04/30/2010. Remarks by Johan Visschedijk: "Progenitor of the famous Hawk series of fighters, the PW-8 (the 'PW' prefix indicating 'Pursuit Water-cooled') was a single-seat two-bay fighter biplane of mixed construction, untapered plywood-covered wooden wings and fabric-skinned welded steel tube fuselage, powered by a 438 hp Curtiss D-12 twelve-cylinder liquid-cooled V-engine. Three prototypes were ordered on 27 April 1923, s/n 23-1201 to 23-1203.

The first XPW-8, flown in the previous January, was delivered to McCook Field, Dayton, Ohio, and received Project Number "P-295". It was retroactively designated XPW-8 on May 14, 1924, and surveyed February 21, 1925.

The second XPW-8, s/n 23-1202, flown in March 1924, embodied some aerodynamic refinement and provided the basis for the production PW-8, 25 examples (s/n 24-201 to 23-225) being ordered on 25 September 1923 and delivered between June and August 1924. Aircraft 24-201 went to McCook Field and received Project Number "P-357".

The PW-8 featured wing surface radiators and armament normally comprised two 0.3 in (7.62 mm) machine guns, and a turbo-supercharger was experimentally fitted to the second production aircraft, s/n 24-202. 23-1202 received McCook Field Project Number "P-333", and was written off at Selfridge Field on June 30, 1924.

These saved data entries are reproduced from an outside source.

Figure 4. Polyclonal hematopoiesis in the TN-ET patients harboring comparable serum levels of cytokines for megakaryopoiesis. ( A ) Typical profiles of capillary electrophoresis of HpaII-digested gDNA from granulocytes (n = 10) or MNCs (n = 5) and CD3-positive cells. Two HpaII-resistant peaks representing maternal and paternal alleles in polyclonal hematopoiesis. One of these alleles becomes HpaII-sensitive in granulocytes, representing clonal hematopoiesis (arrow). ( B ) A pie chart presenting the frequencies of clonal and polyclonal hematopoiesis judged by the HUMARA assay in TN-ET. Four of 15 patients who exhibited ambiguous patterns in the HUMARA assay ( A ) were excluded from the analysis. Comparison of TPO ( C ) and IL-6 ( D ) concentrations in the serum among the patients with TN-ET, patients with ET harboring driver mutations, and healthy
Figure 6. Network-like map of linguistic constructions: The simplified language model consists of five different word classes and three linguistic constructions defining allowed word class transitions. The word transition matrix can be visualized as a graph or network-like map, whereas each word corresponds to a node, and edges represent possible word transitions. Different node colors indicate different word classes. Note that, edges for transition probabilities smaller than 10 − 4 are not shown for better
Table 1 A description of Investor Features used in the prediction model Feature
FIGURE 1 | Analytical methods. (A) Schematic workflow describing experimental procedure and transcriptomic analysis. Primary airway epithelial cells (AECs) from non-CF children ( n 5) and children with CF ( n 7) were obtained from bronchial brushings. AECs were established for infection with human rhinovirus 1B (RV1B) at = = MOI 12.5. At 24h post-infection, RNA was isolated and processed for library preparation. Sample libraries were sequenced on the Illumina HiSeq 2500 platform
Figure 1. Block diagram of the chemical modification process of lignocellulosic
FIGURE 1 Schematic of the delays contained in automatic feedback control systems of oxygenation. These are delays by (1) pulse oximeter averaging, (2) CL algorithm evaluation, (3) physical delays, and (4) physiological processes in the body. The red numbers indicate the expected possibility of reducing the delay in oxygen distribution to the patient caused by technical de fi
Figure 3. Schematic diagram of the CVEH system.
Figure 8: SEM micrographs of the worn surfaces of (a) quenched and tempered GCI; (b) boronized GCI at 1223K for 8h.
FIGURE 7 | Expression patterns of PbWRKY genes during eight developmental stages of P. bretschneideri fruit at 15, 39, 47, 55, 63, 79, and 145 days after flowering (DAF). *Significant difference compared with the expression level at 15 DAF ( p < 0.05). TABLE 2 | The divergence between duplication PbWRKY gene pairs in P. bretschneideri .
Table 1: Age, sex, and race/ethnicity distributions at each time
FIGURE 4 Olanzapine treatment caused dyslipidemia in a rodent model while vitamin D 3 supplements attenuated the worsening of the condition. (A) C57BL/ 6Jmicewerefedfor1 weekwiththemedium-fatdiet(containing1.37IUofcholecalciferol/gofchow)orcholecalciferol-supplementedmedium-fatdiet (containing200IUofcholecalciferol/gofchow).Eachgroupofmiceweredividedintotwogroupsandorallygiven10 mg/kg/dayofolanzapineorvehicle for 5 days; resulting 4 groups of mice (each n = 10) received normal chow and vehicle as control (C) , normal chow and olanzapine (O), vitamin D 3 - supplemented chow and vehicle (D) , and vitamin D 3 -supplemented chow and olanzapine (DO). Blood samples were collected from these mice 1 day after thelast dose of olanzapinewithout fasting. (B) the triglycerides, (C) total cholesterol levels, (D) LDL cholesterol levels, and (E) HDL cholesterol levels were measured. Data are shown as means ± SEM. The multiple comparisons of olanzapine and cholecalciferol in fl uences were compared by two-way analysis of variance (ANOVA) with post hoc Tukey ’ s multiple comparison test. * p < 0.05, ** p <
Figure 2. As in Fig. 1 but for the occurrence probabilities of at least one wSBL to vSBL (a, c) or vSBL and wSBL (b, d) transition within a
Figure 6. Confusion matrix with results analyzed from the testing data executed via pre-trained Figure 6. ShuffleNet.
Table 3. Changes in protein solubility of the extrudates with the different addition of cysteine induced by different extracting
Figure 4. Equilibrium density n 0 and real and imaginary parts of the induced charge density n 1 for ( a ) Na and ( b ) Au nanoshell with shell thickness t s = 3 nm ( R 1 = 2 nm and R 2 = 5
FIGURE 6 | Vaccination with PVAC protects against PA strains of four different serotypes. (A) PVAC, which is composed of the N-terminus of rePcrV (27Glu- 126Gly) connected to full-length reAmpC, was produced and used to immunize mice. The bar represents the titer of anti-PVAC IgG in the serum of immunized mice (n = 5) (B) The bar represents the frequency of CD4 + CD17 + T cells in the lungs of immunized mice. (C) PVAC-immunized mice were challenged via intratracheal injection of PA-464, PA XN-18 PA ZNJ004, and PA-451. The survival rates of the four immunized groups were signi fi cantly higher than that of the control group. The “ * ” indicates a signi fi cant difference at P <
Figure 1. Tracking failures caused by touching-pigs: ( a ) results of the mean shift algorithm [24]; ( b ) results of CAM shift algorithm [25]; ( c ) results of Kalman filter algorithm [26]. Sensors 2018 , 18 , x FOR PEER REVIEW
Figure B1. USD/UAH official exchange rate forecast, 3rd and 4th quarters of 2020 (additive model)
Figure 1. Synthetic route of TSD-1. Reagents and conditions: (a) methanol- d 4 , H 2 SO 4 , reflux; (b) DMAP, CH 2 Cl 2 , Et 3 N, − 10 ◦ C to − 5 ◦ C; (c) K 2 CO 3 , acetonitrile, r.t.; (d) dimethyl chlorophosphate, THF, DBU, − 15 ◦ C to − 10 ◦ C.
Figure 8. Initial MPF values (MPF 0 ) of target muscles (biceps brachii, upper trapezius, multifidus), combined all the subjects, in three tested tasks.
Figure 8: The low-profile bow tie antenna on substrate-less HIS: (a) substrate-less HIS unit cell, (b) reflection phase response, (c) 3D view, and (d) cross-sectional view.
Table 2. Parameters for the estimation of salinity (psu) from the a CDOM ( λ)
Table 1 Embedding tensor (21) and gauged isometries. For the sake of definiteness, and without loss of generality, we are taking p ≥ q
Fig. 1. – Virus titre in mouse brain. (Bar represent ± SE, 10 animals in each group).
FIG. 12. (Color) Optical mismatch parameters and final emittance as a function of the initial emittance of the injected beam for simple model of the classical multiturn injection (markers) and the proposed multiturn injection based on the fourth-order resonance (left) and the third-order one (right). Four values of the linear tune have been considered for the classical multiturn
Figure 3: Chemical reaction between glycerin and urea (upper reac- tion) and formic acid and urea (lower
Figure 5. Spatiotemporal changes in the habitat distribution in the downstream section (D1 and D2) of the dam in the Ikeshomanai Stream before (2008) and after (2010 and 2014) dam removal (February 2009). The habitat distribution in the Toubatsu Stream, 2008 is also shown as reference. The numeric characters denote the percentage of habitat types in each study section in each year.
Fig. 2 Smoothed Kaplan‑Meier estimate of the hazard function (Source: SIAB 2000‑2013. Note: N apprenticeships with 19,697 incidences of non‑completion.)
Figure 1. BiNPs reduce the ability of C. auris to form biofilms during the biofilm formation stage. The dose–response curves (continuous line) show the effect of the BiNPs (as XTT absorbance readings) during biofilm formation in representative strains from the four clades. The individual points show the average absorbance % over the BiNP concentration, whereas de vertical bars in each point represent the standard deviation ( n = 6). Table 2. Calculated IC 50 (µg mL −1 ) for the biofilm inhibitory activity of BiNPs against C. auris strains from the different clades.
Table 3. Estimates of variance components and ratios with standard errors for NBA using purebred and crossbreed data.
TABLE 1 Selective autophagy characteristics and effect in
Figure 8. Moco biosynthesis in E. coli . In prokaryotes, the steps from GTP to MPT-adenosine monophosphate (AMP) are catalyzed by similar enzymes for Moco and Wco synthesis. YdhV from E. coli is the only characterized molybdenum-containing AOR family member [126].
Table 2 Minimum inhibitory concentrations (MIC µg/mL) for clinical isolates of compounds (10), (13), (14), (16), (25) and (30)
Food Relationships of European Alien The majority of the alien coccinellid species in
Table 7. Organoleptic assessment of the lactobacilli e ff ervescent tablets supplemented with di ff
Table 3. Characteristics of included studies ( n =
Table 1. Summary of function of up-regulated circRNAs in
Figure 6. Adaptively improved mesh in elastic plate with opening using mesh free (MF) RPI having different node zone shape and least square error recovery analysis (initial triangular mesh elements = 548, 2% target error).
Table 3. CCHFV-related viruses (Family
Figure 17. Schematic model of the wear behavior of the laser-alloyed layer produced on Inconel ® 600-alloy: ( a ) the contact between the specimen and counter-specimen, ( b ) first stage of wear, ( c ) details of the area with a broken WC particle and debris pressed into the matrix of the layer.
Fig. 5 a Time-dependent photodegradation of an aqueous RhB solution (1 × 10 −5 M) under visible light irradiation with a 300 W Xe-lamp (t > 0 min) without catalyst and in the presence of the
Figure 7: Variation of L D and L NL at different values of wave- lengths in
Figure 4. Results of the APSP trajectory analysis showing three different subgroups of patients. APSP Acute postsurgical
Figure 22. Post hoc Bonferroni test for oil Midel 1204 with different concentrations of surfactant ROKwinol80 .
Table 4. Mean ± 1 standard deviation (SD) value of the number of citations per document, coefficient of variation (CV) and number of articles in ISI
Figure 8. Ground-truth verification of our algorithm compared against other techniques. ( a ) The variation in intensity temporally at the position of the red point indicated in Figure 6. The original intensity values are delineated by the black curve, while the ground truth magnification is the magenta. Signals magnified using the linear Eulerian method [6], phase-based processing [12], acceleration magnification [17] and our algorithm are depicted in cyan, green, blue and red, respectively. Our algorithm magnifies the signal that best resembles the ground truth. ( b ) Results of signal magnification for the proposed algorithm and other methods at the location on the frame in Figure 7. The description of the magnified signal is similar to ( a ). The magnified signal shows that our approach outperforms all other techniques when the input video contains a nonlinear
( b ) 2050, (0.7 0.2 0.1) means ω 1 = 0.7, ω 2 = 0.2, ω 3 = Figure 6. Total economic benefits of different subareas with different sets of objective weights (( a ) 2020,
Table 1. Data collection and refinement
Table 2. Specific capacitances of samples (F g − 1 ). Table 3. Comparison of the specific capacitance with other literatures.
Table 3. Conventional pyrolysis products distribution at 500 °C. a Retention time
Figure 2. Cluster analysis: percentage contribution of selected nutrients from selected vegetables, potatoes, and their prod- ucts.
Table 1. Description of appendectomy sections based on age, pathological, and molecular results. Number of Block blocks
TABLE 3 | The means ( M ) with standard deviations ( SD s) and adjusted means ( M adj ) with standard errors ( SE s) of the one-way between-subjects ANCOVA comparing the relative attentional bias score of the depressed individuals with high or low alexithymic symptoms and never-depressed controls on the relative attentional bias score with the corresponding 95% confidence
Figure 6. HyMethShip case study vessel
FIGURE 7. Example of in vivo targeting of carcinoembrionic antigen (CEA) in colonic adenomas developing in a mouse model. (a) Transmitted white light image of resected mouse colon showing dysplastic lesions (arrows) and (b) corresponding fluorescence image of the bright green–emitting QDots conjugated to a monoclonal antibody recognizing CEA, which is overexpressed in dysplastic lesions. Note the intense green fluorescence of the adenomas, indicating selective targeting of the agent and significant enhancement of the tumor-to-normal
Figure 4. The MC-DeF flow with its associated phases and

The third XPW-8, s/n 23-1203, that was delivered in February 1924 to McCook Field with the Project Number "P-364", featured 30 ft (9.14 m) span single-bay wings, and with this aircraft Lieutenant Russell L. Maughan set a new transcontinental speed record on June 23, 1924, of 21 hr 50 min, with only five refueling stops. It was subsequently fitted with a tunnel-type radiator, redesignated XPW-8A, and in December 1924 it became the Model 34 XPW-8B, fitted with 31 ft 6 in (9,60 m) span wings of tapered planform and Clark Y airfoil. It thus became, in effect, the prototype P-1 Hawk. It was surveyed May 5, 1925."